**EXERCISE GOAL**
Every line from the one with "Version 09/2020" through the end of the entries below should be written out exactly; the pictures should not.

%%

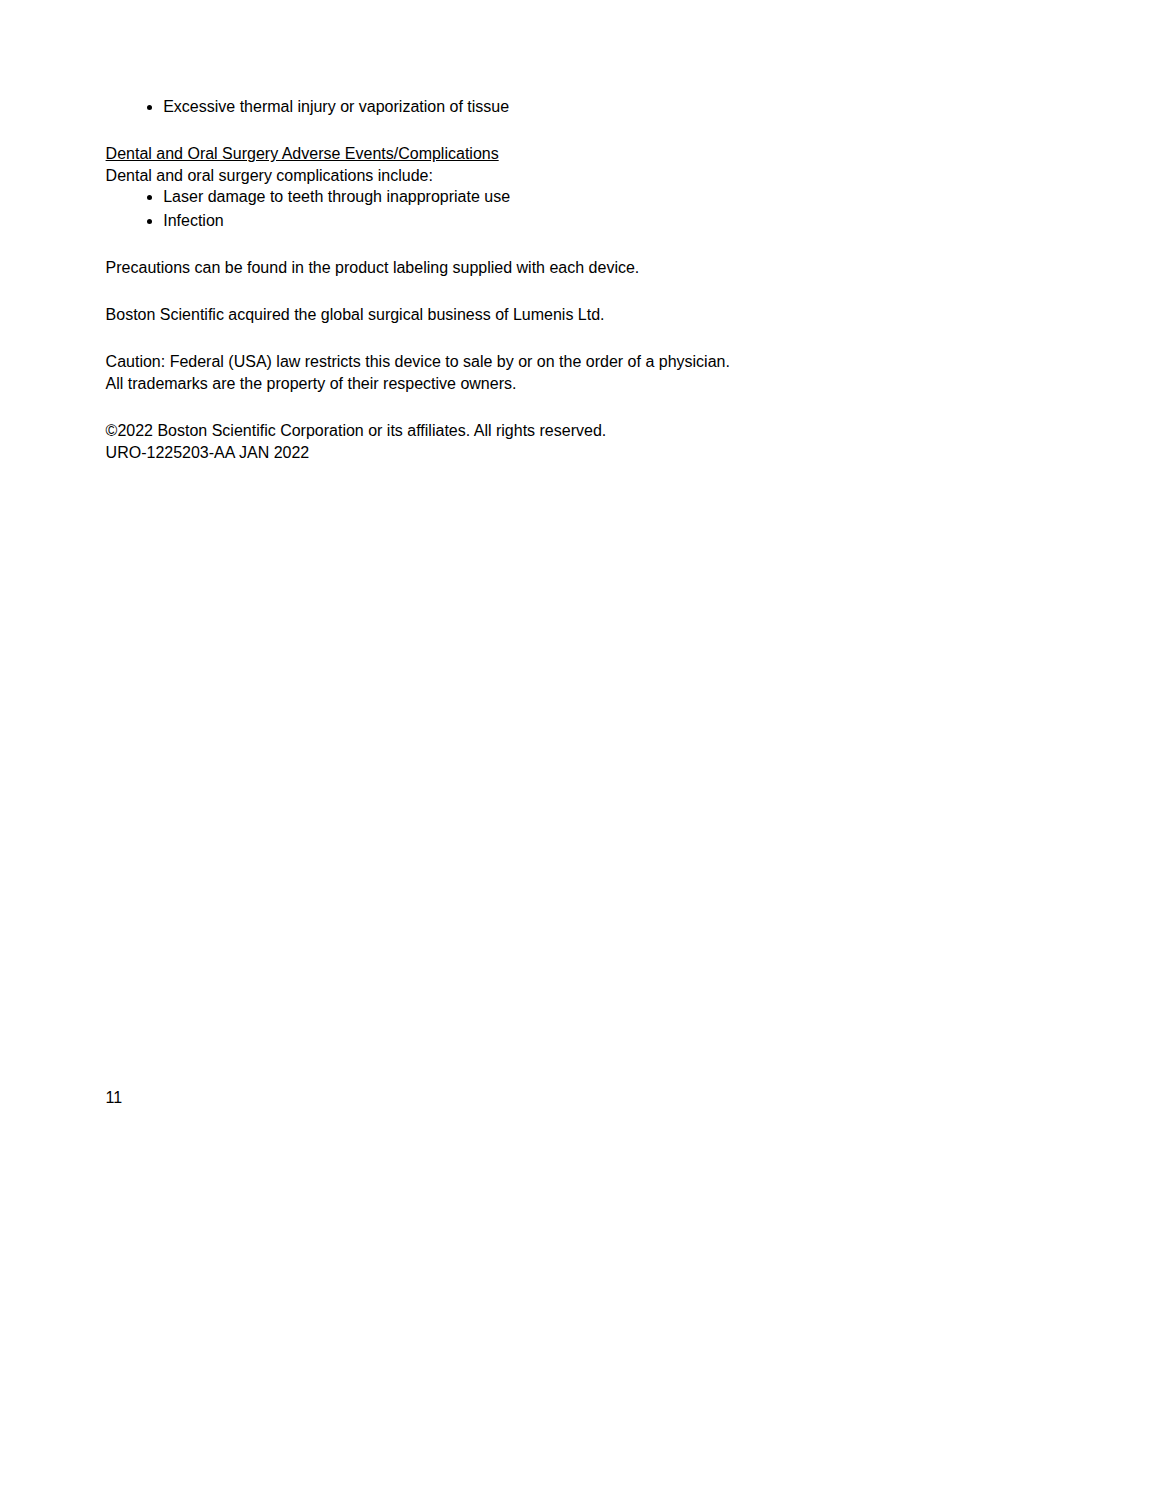Excessive thermal injury or vaporization of tissue
Dental and Oral Surgery Adverse Events/Complications
Dental and oral surgery complications include:
Laser damage to teeth through inappropriate use
Infection
Precautions can be found in the product labeling supplied with each device.
Boston Scientific acquired the global surgical business of Lumenis Ltd.
Caution: Federal (USA) law restricts this device to sale by or on the order of a physician.
All trademarks are the property of their respective owners.
©2022 Boston Scientific Corporation or its affiliates. All rights reserved.
URO-1225203-AA JAN 2022
11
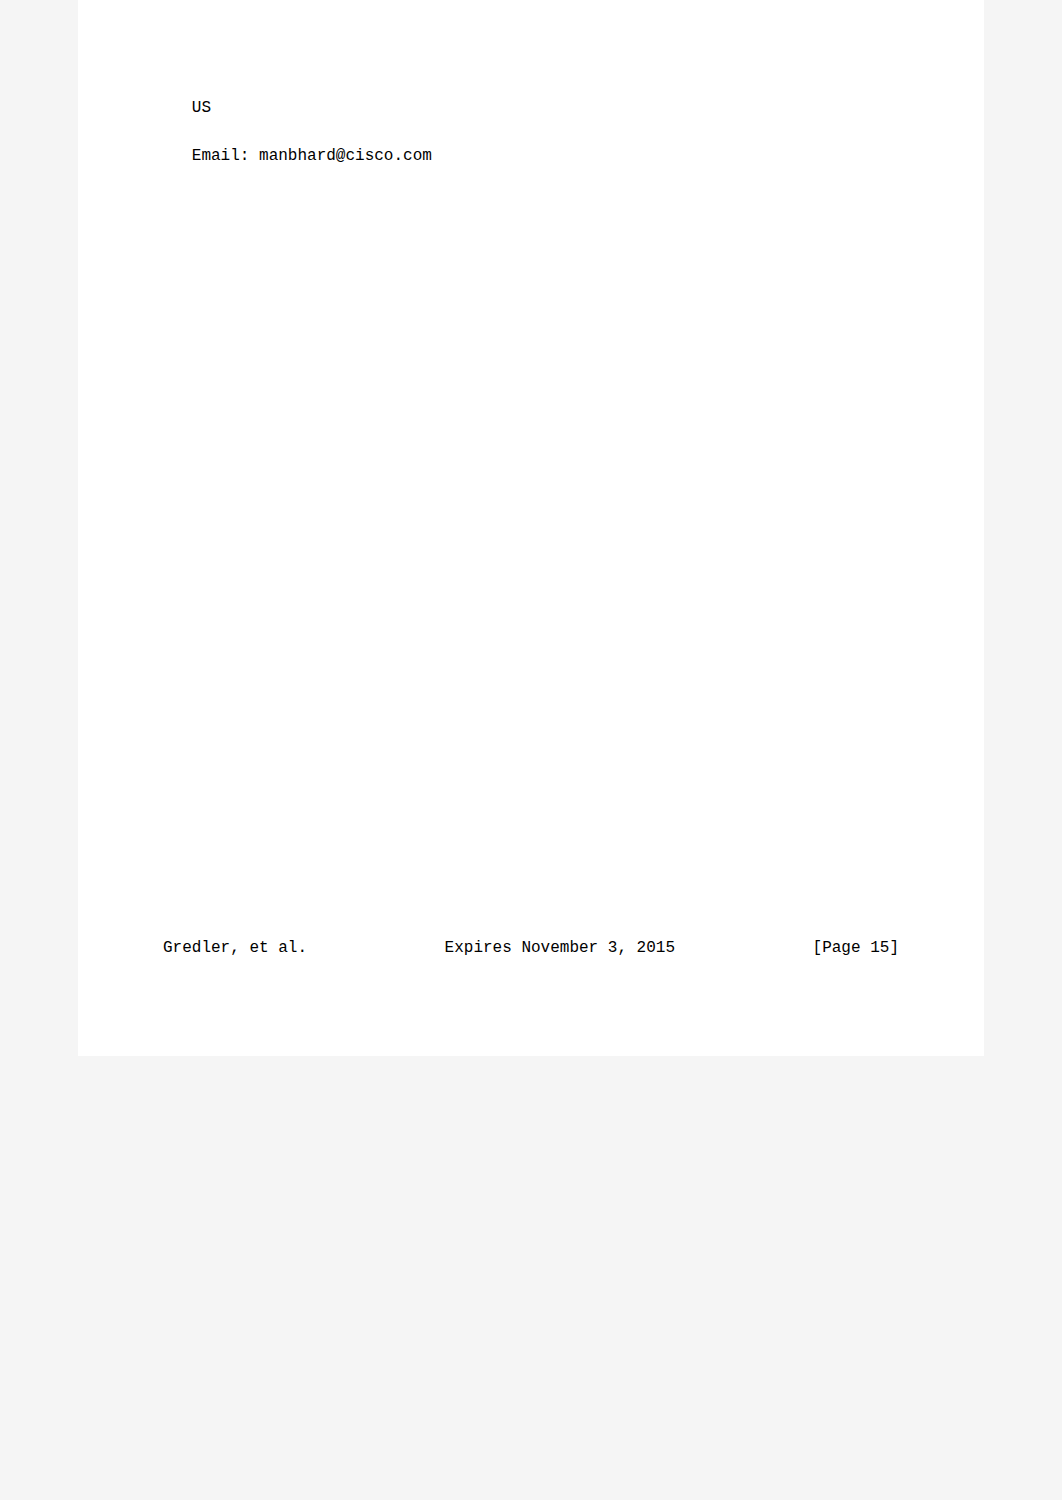US

   Email: manbhard@cisco.com
Gredler, et al. Expires November 3, 2015 [Page 15]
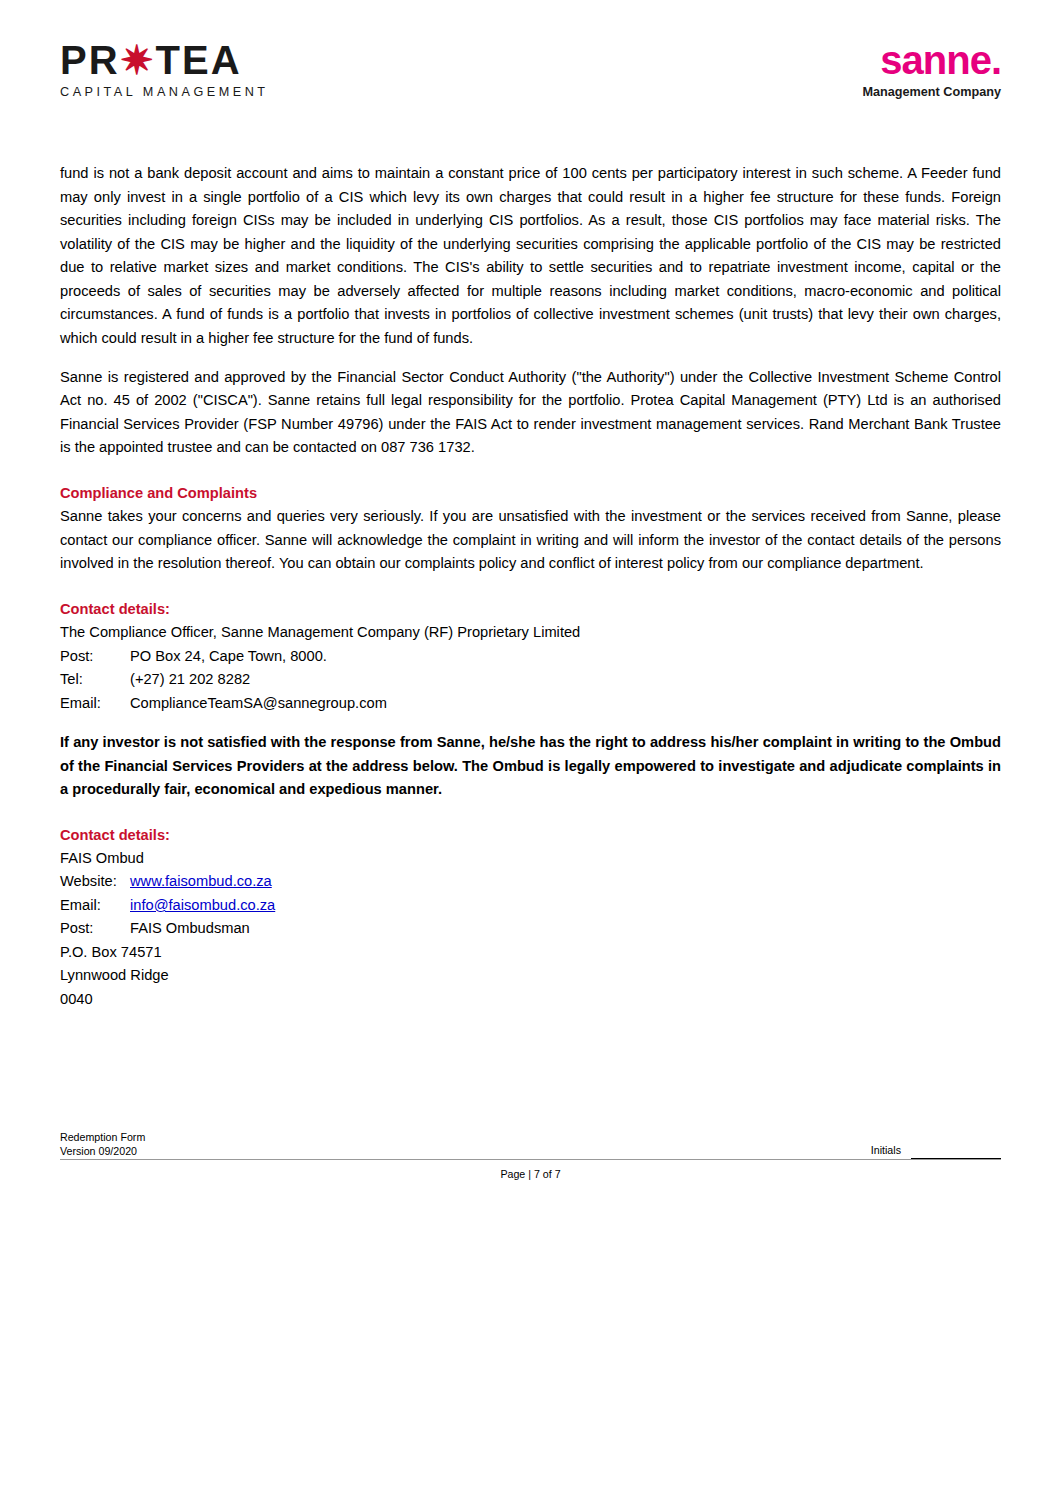PR✷TEA
CAPITAL MANAGEMENT
sanne.
Management Company
fund is not a bank deposit account and aims to maintain a constant price of 100 cents per participatory interest in such scheme. A Feeder fund may only invest in a single portfolio of a CIS which levy its own charges that could result in a higher fee structure for these funds. Foreign securities including foreign CISs may be included in underlying CIS portfolios. As a result, those CIS portfolios may face material risks. The volatility of the CIS may be higher and the liquidity of the underlying securities comprising the applicable portfolio of the CIS may be restricted due to relative market sizes and market conditions. The CIS's ability to settle securities and to repatriate investment income, capital or the proceeds of sales of securities may be adversely affected for multiple reasons including market conditions, macro-economic and political circumstances. A fund of funds is a portfolio that invests in portfolios of collective investment schemes (unit trusts) that levy their own charges, which could result in a higher fee structure for the fund of funds.
Sanne is registered and approved by the Financial Sector Conduct Authority ("the Authority") under the Collective Investment Scheme Control Act no. 45 of 2002 ("CISCA"). Sanne retains full legal responsibility for the portfolio. Protea Capital Management (PTY) Ltd is an authorised Financial Services Provider (FSP Number 49796) under the FAIS Act to render investment management services. Rand Merchant Bank Trustee is the appointed trustee and can be contacted on 087 736 1732.
Compliance and Complaints
Sanne takes your concerns and queries very seriously. If you are unsatisfied with the investment or the services received from Sanne, please contact our compliance officer. Sanne will acknowledge the complaint in writing and will inform the investor of the contact details of the persons involved in the resolution thereof. You can obtain our complaints policy and conflict of interest policy from our compliance department.
Contact details:
The Compliance Officer, Sanne Management Company (RF) Proprietary Limited
Post: PO Box 24, Cape Town, 8000.
Tel:(+27) 21 202 8282
Email: ComplianceTeamSA@sannegroup.com
If any investor is not satisfied with the response from Sanne, he/she has the right to address his/her complaint in writing to the Ombud of the Financial Services Providers at the address below. The Ombud is legally empowered to investigate and adjudicate complaints in a procedurally fair, economical and expedious manner.
Contact details:
FAIS Ombud
Website: www.faisombud.co.za
Email: info@faisombud.co.za
Post: FAIS Ombudsman
P.O. Box 74571
Lynnwood Ridge
0040
Redemption Form
Version 09/2020
Initials
Page | 7 of 7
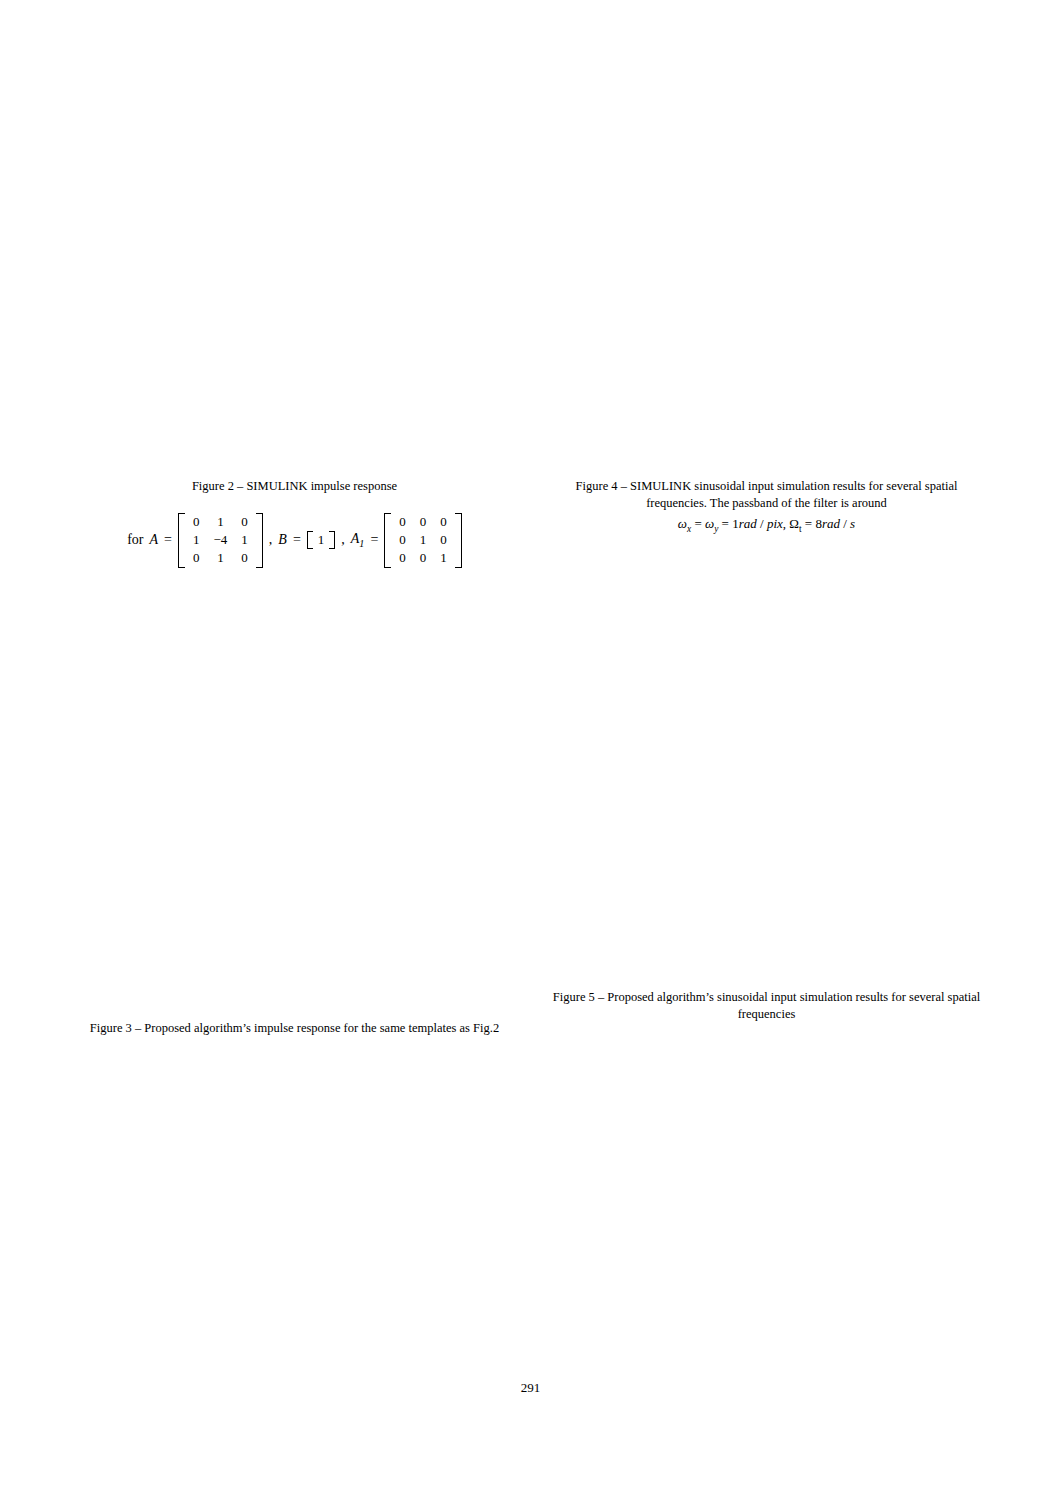Figure 2 – SIMULINK impulse response
for A =
| 0 | 1 | 0 |
| 1 | −4 | 1 |
| 0 | 1 | 0 |
, B = 1 , A1 =
| 0 | 0 | 0 |
| 0 | 1 | 0 |
| 0 | 0 | 1 |
Figure 3 – Proposed algorithm’s impulse response for the same templates as Fig.2
Figure 4 – SIMULINK sinusoidal input simulation results for several spatial frequencies. The passband of the filter is around
ωx = ωy = 1rad / pix, Ωt = 8rad / s
Figure 5 – Proposed algorithm’s sinusoidal input simulation results for several spatial frequencies
291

%%

**RESPONSE TO THE EXERCISE**
Version 09/2020
Initials
Page | 7 of 7
Figure 2 – SIMULINK impulse response
for A =
| 0 | 1 | 0 |
| 1 | −4 | 1 |
| 0 | 1 | 0 |
, B = 1 , A1 =
| 0 | 0 | 0 |
| 0 | 1 | 0 |
| 0 | 0 | 1 |
Figure 3 – Proposed algorithm’s impulse response for the same templates as Fig.2
Figure 4 – SIMULINK sinusoidal input simulation results for several spatial frequencies. The passband of the filter is around
ωx = ωy = 1rad / pix, Ωt = 8rad / s
Figure 5 – Proposed algorithm’s sinusoidal input simulation results for several spatial frequencies
291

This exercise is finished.